→ Your instructions:
Reproduce the listing below, replacing "Render" with "Draw" wherever it occurs and changing nothing else.

→ Recorded data:

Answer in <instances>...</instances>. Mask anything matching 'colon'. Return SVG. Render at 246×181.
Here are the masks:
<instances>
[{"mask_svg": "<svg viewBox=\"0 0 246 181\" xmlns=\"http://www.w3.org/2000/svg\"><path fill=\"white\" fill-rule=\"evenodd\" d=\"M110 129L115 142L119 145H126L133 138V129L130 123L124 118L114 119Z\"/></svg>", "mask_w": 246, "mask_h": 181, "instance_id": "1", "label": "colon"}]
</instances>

→ The reply:
Answer in <instances>...</instances>. Mask anything matching 'colon'. Return SVG. Draw at 246×181.
Here are the masks:
<instances>
[{"mask_svg": "<svg viewBox=\"0 0 246 181\" xmlns=\"http://www.w3.org/2000/svg\"><path fill=\"white\" fill-rule=\"evenodd\" d=\"M110 129L115 142L119 145H126L133 138V129L130 123L124 118L114 119Z\"/></svg>", "mask_w": 246, "mask_h": 181, "instance_id": "1", "label": "colon"}]
</instances>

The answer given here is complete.